(Dataset items)

====================

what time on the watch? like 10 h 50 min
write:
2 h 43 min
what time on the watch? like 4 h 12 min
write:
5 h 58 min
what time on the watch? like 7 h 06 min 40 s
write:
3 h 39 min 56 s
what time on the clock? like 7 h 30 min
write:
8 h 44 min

====================

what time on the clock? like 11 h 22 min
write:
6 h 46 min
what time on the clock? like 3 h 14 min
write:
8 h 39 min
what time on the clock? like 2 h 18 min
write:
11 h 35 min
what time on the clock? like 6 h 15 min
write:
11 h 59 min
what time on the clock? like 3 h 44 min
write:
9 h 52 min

====================

→ **EXERCISE DESCRIPTION**: Please return each line of the data above that contains the string "time". Matching is case-sensitive.

→ **TASK OUTPUT**:
what time on the watch? like 10 h 50 min
what time on the watch? like 4 h 12 min
what time on the watch? like 7 h 06 min 40 s
what time on the clock? like 7 h 30 min
what time on the clock? like 11 h 22 min
what time on the clock? like 3 h 14 min
what time on the clock? like 2 h 18 min
what time on the clock? like 6 h 15 min
what time on the clock? like 3 h 44 min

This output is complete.